The idea of automatically generating signatures for network borne threats isn’t precisely new. In fact the concept dates back to the early 1980′s and predates network-propagated malware attacks by quite a margin.
Back in 1997, network-based intrusion detection systems (IDS) really started to take off as a viable commercial security technology – with ISS rolling out their RealSecure – and the first (internal vendor) prototype systems were developed for automatic signature development. Even in those early days where malware threats were exceedingly noisy and clumsy on the network, it was difficult to develop reliable signatures that wouldn’t let loose a tide of false positive results. Any automatically generated signature needed to be reviewed by skilled engineers and “soak tested” in pliable customer networks – and subsequently tweaked or dropped, depending upon false positives observations.
Fifteen years later new vendors continue to reinvent the wheel and rediscover the pain behind the promise. Take for example Palo Alto Networks’ Wildfire and FireEye’s Virtual Execution Engine approaches (what’s with the “fire” thing?). Both capture suspicious binaries observed traversing their customer’s networks and hand them over to a software virtualization system for controlled execution and (eventual) automatic signature generation. Those signatures (basically a Snort regex-based signature) and then pushed to IDS sensors to alert upon.

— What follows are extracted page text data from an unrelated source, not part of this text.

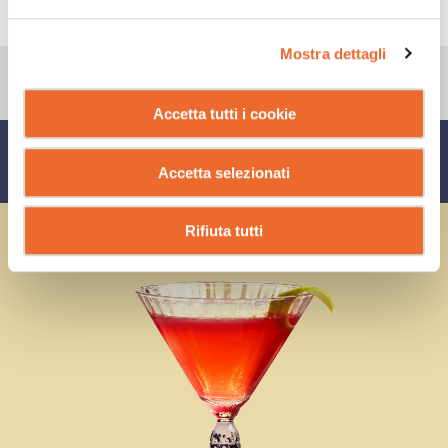
CONSIGLI
Mostra dettagli
Accetta tutti i cookie
CONDIVIDI SU
Accetta selezionati
Rifiuta tutti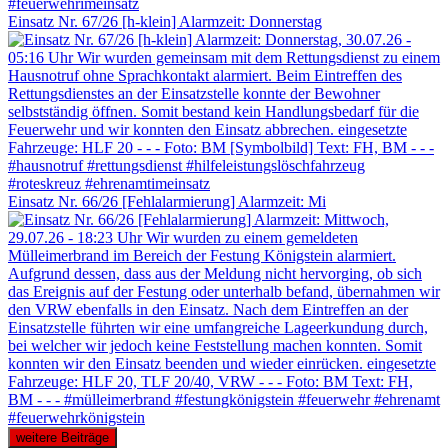
Einsatz Nr. 67/26 [h-klein] Alarmzeit: Donnerstag
Einsatz Nr. 66/26 [Fehlalarmierung] Alarmzeit: Mi
weitere Beiträge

What’s the matter with that? Well, for anything beyond the most ubiquitous and dumb malware out there, the approach will either result in false positive alerts or fail to alert altogether. The latter is more common than the former because the systems are tuned that way. After all, no one likes to be woken up late at night due to a false positive – so if you miss the threat entirely, who’s ever going to know?
There are way too many reasons why automated signature systems like FireEye and Wildfire continue to fail in detecting and diagnosing todays targeted threats (note that this isn’t a problem unique to just them – it applies to the other dozen or so near-identical products from other vendors).
You may remember a paper I published mid-2011 on the topic “Automated In-Network Malware Analysis: Why Virtual Machines Can Sputter and Miss“. That paper alone provides numerous examples of what the badguys are doing to bypass automated analysis systems and the perils of not operating analysis platforms that replicate real victim systems (which is an Achilles Heel of these appliance-led “protection” systems).
Out of all the possible ways the badguys can usurp these auto-generated malware detection engines, let’s look at one of the more recent ones – malware that makes use of Domain Generation Algorithms (DGA).
DGA Evasion
Last week Damballa Labs released a report and case study on the current generation of DGA-based crimeware and you’ll likely have noted that of the 12 newly uncovered DGA’s, 6 of them were associated with advanced (but mainstream) crimeware families. Now here’s the rub, if you’re reliant upon an automated system for malware analysis to generate “protection” signatures for your IDS, I hope you’re enjoying the Emperor’s new clothes because you’re naked to the C&C communications of Shiz, Bimital, BankPatch, Expiro.Z, Bonnana, and recent generations of Zeus (to name but a few).
How is that possible? Simply put, several of the features of DGA’s are designed to intentionally bypass these kinds of dynamic protection technologies. By not using static domain names for their C&C lookups, and by ensuring that their network communications look like standard HTTP/HTTPS traffic, any automatically generated “call back” signature will be based upon redundant and outdated information before it’s even deployed – and subsequently never trigger against real crimeware traffic.
As the crimeware sample executes within the virtualized analysis environment (and assuming that it’s not bothering to conduct any anti-VM evasion in the first place (which is a fallacy of course)) it will initiate its DGA and attempt to look up a number of dynamically calculated domain names. Those domain names and the C&C servers they are hunting for reflect the current date/time of the malware’s execution. At a different date or time additional malware samples will generate their own sets. The net result is that, assuming the vendor’s product can create a signature in the first place, the signature will be for only a single malware sample at a fixed (past) point in time. Adding that signature to the IDS and alerting system can only result in false positive detections – and lost incident response cycles.
With an evasion technique as successful as the modern DGA, it is not a surprise to see it being adopted by additional crimeware families.
There is a technique for identifying DGA’s and the victims of DGA-based crimeware. The dynamism of DGA operational use means that the detection technologies need to more flexible and operate independently of static signatures. As such, the current generation of DGA-based threat detection focuses upon DNS-level observations and utilizes clustering and spectral analysis approaches.